Mary Edith Haines Kuester (May 8, 1870 – June 6, 1956) was an American composer, songwriter, pianist, singer, and music educator.

==Early life and education==
Haines was born in Indiana and raised in Michigan, Colorado, and California, the daughter of Henry O. Haines and Margaret Leonardson Haines. She showed musical aptitude from an early age, and studied with composer Bruno Huhn and other musicians.
==Career==
Kuester was a concert pianist, church organist, accompanist, vocal coach, and piano teacher. She also composed music, and published a book of music for piano students. She gave a concert with singer Delia Donal Ayer and violinist Estelle Franklin Gray in Santa Fe in 1911, and a recital with her husband and pianist Olga Lieber in 1930, in Montreal.
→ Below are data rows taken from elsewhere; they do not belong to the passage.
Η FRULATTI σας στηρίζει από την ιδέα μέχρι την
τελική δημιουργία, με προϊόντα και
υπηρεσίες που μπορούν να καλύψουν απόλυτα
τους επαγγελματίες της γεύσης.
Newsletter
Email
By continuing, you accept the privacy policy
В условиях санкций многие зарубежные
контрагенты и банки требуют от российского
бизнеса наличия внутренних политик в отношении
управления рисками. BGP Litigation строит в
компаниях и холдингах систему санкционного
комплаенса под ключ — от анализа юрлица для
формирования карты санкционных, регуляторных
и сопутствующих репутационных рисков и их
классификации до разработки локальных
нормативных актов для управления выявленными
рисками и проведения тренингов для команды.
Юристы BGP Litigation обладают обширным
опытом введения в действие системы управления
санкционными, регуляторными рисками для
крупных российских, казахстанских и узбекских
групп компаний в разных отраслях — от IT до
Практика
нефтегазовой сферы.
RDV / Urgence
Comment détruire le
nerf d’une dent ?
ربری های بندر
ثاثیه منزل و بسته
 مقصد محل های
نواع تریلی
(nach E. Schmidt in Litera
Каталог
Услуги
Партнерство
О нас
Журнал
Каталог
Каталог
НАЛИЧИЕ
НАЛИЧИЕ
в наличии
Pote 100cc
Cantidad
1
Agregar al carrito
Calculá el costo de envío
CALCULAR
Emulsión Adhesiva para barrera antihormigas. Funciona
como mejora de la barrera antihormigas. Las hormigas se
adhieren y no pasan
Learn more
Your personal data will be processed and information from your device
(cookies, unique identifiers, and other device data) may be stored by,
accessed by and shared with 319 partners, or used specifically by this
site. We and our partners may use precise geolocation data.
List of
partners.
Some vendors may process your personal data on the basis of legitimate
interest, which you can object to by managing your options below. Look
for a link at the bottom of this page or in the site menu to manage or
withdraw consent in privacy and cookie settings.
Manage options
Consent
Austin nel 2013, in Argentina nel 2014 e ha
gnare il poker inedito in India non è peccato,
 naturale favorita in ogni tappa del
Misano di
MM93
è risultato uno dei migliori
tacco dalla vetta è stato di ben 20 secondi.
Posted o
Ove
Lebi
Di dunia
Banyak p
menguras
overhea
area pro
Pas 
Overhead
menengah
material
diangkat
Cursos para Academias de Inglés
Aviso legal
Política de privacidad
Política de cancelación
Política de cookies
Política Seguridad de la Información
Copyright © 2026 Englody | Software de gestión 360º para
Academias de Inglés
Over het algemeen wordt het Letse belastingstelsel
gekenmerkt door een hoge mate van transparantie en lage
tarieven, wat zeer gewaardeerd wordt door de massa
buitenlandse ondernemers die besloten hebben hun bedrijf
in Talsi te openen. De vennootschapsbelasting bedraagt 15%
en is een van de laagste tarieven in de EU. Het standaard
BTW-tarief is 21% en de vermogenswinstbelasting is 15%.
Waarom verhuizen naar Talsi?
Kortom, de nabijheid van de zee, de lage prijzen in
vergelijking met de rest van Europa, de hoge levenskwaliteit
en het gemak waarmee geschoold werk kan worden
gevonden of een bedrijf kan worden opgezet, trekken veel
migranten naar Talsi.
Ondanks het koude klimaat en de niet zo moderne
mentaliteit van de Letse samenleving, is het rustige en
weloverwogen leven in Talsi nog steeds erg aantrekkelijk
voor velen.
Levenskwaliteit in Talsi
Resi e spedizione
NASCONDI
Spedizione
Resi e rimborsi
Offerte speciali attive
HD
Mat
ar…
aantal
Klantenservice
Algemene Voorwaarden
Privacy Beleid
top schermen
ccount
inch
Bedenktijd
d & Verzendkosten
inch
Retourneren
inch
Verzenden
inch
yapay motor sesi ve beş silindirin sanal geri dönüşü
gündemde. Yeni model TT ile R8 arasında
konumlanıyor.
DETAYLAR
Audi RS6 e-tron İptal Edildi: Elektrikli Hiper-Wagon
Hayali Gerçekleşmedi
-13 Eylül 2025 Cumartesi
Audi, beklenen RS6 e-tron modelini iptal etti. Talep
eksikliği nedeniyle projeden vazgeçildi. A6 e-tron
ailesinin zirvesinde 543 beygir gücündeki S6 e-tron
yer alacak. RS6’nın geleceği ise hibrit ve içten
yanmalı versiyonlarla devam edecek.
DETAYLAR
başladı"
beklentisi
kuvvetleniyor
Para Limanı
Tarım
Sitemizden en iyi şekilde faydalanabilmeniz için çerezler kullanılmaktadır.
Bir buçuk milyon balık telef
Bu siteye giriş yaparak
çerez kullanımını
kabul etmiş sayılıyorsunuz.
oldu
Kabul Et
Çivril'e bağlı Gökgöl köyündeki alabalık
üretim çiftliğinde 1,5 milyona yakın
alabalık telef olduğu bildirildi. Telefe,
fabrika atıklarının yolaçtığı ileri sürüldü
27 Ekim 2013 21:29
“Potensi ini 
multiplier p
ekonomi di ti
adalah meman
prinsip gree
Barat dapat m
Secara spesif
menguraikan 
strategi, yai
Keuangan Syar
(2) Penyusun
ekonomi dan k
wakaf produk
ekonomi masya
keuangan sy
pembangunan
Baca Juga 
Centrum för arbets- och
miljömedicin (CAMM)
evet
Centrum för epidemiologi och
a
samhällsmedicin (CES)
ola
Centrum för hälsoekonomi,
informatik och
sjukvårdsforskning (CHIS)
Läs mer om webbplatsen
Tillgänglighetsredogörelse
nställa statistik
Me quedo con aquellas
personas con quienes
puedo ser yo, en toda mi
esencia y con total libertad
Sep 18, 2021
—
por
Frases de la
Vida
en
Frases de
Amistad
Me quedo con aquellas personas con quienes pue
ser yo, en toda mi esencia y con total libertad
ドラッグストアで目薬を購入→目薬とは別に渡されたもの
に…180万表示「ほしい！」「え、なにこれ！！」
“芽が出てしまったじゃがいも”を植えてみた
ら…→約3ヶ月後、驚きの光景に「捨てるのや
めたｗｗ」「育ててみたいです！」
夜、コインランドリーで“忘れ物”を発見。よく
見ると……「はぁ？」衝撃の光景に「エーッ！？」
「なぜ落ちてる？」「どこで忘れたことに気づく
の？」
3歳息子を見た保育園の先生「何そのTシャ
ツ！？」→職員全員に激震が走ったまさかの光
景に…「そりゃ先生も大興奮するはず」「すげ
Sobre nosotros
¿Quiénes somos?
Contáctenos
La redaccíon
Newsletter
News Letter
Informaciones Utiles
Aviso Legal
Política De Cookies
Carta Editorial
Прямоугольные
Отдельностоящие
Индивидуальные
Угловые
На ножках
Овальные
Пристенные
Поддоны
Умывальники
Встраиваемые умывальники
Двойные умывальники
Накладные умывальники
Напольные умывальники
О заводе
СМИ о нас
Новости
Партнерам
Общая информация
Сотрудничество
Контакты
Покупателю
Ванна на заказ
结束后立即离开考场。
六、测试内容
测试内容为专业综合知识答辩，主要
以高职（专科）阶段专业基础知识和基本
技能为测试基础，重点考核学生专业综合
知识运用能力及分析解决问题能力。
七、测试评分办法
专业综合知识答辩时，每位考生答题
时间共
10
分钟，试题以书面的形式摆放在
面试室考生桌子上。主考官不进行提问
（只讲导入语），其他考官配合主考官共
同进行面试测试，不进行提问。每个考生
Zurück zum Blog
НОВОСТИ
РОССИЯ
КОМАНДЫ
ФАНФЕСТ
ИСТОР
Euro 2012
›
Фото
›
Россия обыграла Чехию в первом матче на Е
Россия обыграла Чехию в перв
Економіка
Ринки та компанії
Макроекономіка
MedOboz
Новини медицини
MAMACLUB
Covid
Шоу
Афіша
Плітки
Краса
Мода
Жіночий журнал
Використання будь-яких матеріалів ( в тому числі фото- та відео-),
Kuester assisted the musical director of the Panama–Pacific International Exposition in 1915. In 1920 she was the director of the Wednesday Musical Club in Burlingame, California. In 1928 she directed a musicale for the Westmount Women's Club in Montreal. In 1940 she taught classes at the Warren Conservatory of Music in Pennsylvania, where her husband was head of the voice department.

==Publications==
- "When Love is Best" (1911, words by Ada Foster Murray)
- "Springtime of Love" (1912, sheet music)
- "Virgilia" (1915, words by Edwin Markham)
- "One Hour" (words by Edwin Markham)
- "In Helena's Garden" (song cycle, words by Richard Watson Gilder)
- "The Missive", "The Voice of June", "The Sunset Window", "The Gray Walls of the Garden", "The Sun-Dial" "Three Flowers of the Garden", "Early Autumn", and "Abendgang" (1910s, compositions)
- "Ebb Tide", "To a Yellow Pansy" (1910s, compositions)
- "The Buttercup", "Gay Daffodil", "Renunciation", "Reverie", "Secrets", "To a Rose" and "To the Crocus" (1910s, sheet music)
- "The Jewel Chain" (1928, song cycle)
- "Following the Piper"/"Sailor Dance"/"Peter's Pumpkin Shell" (1939, sheet music)
- "Tone miniatures: Twelve short pieces for piano solo" (1943, booklet)

==Personal life==
Haines moved to New York City in 1902. She married German-born musician, concert manager, and journalist Eugene V. Kuester in 1908. The couple moved to Portland, Oregon, in 1912, then to Burlingame, California, in 1917, and they were based in Montreal in the 1920s and 1930s. By 1940 they lived in Warren, Pennsylvania. She died in 1956, at the age of 86, in San Diego, California.